Adds Matt Hartwig of the Renewable Fuels Association, “the current deal to raise the debt limit does not include any revenue raising measures, including the compromise to reform ethanol tax policy. As this deal calls for a commission and a future budget framework, the possibility still exists for a more comprehensive dialogue about energy tax policy, including how to assure the continued evolution of the ethanol industry to new feedstocks and technologies, how to assure needed investments in vehicles and infrastructure to accommodate higher ethanol blends, and how to end the billions in subsidies and tax preferences still enjoyed by very mature and profitable petroleum fuels. With the debt ceiling crisis looking as though it has been averted for now, we hope Congress and the Administration are now prepared to address the nation's worsening energy crisis, as oil and gasoline prices continue to rise and the nation's investment in home grown renewable fuels languishes.”

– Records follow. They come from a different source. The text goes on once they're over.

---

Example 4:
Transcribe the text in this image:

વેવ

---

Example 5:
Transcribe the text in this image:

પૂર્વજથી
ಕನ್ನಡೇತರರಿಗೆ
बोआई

As painful as the debt ceiling debate has been, it likely won’t be the last round of negotiations over the federal debt, added Jon Doggett, the head Washington lobbyist for the National Corn Growers Association.
The $2.5 trillion in cuts over 10 years in the current debt deal only slows growth in the deficit, he said, and falls far short of eliminating it.
“We’ll be back at this again and again,” Doggett said.
And the precedent has been set of holding the debt ceiling hostage in Congress, he added.
“I could see either the Democrats or the Republicans, the right or the left, using this in the future,” he said.
Doggett said the members of the Corn Growers didn’t seem too upset when he sent out a message last week that Reid’s deficit cutting proposal would have cut direct payments by 30% (by making payments on 59% of base acres instead of 85%). They were more worried about crop insurance, he said.
Doggett said he’s not certain how the new committee on deficit reduction will affect the farm bill and ag programs. It’s possible that ag committees may have input into the process, or they may be given spending amounts to work with.
“That will be one thing all of agriculture will be very interested in and supportive of -- making sure the ag committees will have input,” he said.